Segment Open

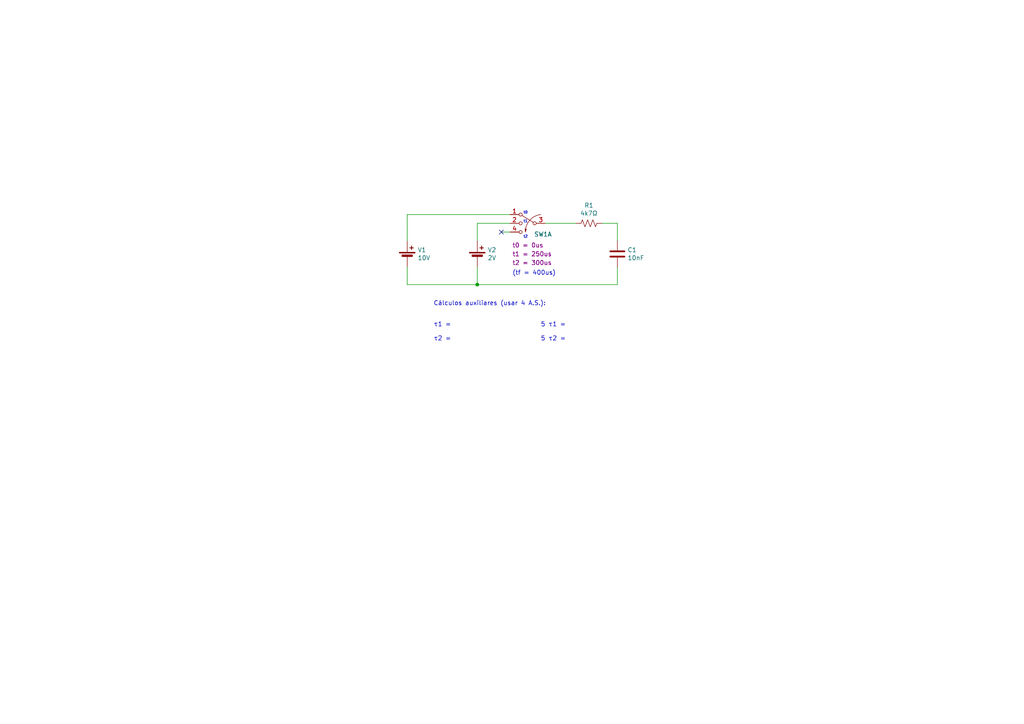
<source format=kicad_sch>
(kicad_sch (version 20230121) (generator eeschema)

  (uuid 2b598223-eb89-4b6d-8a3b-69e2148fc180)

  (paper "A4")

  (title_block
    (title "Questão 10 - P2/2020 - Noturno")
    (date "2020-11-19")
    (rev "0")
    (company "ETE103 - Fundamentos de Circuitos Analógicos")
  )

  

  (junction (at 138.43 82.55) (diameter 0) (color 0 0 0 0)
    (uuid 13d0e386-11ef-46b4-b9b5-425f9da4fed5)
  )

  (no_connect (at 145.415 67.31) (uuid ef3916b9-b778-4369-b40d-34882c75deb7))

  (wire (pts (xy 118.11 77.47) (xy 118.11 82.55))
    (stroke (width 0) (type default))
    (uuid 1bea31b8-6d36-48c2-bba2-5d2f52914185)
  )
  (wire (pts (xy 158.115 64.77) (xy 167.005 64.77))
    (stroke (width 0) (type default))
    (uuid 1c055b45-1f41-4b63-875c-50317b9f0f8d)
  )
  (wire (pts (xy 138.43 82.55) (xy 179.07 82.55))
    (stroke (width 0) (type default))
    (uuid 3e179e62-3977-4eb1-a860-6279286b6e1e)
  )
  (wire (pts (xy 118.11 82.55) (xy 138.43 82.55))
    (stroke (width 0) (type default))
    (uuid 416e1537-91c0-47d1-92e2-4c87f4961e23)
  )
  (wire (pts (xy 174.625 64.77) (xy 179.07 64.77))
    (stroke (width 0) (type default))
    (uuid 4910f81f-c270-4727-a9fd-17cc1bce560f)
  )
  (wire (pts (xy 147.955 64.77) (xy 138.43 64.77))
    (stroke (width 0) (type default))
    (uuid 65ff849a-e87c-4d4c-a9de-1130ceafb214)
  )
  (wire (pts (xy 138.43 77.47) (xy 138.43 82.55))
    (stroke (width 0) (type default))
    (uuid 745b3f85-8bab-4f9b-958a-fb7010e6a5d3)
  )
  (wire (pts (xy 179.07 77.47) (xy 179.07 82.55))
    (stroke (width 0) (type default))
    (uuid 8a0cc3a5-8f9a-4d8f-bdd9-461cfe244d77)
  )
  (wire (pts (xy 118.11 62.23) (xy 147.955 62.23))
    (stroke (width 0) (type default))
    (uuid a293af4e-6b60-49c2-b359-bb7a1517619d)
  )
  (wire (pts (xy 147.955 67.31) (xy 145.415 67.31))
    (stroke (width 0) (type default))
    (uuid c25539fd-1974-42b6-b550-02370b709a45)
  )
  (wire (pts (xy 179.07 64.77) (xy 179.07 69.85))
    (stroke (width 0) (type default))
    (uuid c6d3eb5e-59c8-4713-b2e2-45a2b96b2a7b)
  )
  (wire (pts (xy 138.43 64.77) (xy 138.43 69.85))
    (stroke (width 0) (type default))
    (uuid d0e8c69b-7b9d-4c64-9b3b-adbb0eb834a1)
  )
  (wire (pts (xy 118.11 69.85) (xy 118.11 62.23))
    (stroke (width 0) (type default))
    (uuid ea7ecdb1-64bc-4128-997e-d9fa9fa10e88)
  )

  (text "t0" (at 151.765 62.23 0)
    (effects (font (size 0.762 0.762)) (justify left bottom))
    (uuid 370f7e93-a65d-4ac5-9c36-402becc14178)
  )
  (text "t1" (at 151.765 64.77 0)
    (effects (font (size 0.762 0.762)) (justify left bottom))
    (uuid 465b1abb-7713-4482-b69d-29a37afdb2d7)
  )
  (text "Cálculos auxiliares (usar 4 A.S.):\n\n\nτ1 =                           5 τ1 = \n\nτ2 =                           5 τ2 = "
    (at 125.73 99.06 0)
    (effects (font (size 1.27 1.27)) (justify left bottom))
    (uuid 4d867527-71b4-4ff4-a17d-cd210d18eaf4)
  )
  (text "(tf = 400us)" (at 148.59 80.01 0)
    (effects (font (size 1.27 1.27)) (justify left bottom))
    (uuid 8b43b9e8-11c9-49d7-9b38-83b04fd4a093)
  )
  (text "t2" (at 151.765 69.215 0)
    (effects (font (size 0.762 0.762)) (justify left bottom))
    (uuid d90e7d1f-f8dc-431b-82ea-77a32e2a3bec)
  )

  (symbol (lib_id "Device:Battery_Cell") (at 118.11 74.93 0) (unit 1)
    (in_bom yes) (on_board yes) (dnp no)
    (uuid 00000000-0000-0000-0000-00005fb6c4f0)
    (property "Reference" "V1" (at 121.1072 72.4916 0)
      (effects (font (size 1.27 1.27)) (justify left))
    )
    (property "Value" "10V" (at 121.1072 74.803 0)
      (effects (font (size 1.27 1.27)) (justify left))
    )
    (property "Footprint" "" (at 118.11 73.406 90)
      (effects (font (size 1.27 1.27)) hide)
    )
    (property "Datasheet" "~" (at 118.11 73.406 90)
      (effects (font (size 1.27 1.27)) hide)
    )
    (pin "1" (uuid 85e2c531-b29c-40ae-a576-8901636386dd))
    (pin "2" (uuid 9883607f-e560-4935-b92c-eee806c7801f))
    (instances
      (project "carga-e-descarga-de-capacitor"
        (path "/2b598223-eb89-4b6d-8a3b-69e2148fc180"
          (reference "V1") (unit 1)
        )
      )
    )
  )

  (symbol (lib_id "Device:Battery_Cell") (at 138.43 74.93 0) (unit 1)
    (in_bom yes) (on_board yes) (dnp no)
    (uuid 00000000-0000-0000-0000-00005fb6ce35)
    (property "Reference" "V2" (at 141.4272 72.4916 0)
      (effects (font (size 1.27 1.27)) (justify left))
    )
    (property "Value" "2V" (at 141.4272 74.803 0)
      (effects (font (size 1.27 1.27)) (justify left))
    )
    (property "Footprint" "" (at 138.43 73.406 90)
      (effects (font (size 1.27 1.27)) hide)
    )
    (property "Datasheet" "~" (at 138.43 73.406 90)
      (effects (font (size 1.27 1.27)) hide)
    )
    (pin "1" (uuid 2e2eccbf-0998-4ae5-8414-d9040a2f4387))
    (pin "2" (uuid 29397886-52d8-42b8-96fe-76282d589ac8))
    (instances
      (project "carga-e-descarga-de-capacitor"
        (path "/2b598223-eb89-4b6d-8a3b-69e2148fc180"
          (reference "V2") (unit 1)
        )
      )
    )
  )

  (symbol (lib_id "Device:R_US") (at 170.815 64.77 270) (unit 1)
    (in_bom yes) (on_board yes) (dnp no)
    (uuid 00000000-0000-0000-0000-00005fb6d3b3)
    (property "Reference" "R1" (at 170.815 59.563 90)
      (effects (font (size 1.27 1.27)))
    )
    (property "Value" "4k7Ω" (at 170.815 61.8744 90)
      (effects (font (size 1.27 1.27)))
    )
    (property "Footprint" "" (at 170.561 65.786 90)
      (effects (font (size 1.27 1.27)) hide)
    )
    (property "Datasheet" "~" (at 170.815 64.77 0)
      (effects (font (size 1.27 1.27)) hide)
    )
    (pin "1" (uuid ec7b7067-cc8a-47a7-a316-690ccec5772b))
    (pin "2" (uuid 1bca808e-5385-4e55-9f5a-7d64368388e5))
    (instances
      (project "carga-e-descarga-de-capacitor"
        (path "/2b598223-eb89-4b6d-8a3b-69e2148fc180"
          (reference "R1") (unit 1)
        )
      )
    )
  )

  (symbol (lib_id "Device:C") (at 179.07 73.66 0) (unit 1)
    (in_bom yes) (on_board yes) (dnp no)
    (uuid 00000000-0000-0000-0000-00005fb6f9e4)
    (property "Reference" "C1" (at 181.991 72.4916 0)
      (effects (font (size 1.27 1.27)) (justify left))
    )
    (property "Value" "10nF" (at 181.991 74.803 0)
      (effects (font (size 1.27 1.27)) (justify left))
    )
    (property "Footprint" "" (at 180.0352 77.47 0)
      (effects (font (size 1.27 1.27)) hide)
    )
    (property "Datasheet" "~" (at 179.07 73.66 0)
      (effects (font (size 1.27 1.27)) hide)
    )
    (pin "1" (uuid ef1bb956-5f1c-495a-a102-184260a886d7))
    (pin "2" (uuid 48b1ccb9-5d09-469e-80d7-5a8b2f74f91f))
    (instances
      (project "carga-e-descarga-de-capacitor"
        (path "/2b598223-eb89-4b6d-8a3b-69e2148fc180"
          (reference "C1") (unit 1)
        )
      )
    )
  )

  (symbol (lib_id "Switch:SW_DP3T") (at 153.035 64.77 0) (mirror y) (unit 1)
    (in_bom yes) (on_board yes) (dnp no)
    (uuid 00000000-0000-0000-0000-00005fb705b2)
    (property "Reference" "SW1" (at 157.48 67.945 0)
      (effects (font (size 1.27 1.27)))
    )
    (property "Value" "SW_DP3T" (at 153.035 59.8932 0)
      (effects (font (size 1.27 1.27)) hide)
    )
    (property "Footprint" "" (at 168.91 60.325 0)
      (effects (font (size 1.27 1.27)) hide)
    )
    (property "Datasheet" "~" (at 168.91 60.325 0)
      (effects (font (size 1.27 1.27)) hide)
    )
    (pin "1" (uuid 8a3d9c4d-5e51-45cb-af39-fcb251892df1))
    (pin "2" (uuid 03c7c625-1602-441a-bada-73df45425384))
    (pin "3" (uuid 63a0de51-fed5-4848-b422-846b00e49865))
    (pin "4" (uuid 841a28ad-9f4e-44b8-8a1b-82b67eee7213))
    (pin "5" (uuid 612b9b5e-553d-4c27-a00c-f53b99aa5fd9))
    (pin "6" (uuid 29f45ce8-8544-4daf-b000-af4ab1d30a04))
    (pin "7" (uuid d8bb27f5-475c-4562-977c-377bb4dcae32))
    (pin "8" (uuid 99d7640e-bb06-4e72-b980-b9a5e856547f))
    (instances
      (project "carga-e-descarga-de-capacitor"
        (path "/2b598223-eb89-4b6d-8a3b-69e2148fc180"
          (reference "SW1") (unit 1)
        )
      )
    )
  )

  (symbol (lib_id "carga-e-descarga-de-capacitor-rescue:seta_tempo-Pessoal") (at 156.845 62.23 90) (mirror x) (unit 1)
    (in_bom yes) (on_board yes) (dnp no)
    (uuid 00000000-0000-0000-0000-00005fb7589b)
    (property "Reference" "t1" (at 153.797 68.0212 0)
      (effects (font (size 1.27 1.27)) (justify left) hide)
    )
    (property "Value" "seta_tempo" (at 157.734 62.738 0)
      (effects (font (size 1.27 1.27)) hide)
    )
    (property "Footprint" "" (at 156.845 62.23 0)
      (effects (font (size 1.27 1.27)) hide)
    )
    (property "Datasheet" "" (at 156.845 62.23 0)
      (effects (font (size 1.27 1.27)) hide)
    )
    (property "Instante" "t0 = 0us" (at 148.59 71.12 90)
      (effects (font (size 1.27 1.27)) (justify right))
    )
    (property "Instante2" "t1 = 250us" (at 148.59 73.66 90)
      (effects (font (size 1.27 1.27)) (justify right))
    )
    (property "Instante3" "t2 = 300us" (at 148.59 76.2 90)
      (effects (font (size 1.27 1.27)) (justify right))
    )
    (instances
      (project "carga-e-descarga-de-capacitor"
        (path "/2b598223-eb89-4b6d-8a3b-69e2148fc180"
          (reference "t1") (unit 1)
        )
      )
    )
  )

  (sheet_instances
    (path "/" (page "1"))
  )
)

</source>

Segment Closed

For the word "Datasheet", return every line of the records that holds it.

◆ **Expected answer**
    (property "Datasheet" "~" (at 118.11 73.406 90)
    (property "Datasheet" "~" (at 138.43 73.406 90)
    (property "Datasheet" "~" (at 170.815 64.77 0)
    (property "Datasheet" "~" (at 179.07 73.66 0)
    (property "Datasheet" "~" (at 168.91 60.325 0)
    (property "Datasheet" "" (at 156.845 62.23 0)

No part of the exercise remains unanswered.